PROBLEM DESCRIPTION: Retype the line with "(590.5) | | (5,905) | |" in it, then each line after it to the end of the data, word for word.

(Data entries)

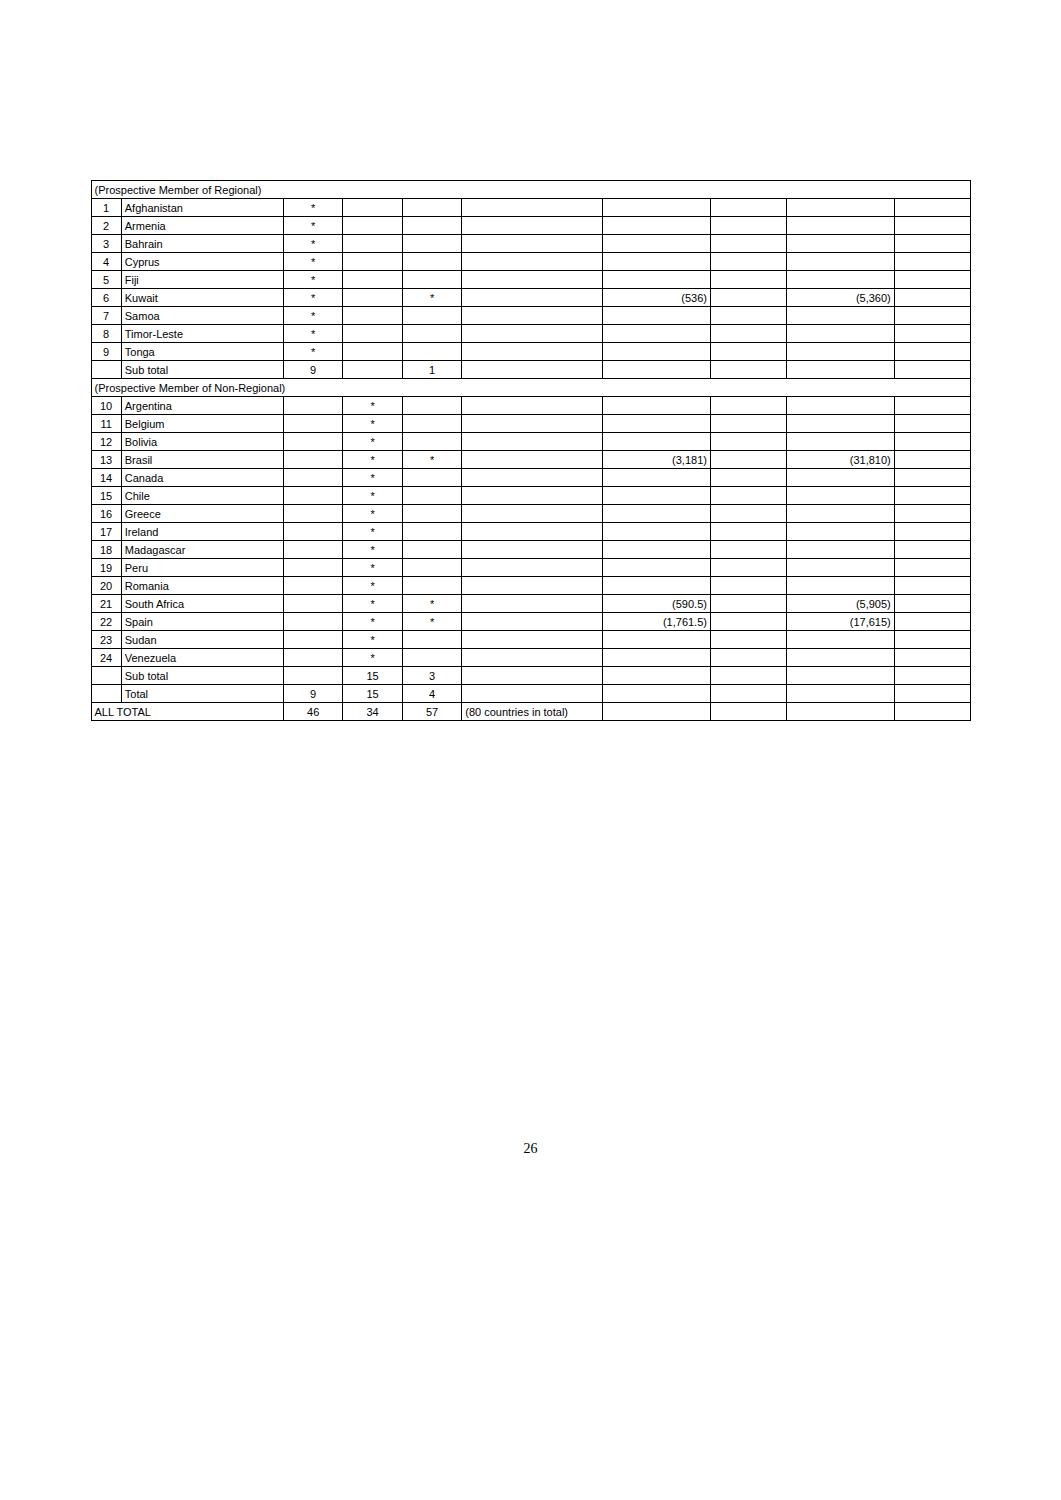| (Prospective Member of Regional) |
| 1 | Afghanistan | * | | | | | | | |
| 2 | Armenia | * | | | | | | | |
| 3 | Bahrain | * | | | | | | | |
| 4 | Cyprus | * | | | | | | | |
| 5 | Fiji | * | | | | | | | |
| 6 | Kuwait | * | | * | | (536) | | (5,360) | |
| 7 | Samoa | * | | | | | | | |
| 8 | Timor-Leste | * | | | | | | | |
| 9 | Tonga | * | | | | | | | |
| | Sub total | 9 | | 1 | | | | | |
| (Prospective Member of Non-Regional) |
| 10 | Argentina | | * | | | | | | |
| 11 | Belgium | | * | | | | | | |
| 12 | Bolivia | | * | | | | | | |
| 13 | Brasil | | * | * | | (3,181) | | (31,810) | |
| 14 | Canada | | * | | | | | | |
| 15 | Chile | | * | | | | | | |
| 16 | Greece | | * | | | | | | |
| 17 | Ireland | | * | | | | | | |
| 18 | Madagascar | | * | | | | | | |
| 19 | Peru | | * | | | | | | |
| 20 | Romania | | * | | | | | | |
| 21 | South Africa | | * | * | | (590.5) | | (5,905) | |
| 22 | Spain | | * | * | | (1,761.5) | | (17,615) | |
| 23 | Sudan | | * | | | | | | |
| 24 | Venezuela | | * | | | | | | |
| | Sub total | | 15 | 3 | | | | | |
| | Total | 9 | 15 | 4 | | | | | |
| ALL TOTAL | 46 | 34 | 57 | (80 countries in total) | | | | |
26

RESULT BELOW:
| 21 | South Africa | | * | * | | (590.5) | | (5,905) | |
| 22 | Spain | | * | * | | (1,761.5) | | (17,615) | |
| 23 | Sudan | | * | | | | | | |
| 24 | Venezuela | | * | | | | | | |
| | Sub total | | 15 | 3 | | | | | |
| | Total | 9 | 15 | 4 | | | | | |
| ALL TOTAL | 46 | 34 | 57 | (80 countries in total) | | | | |
26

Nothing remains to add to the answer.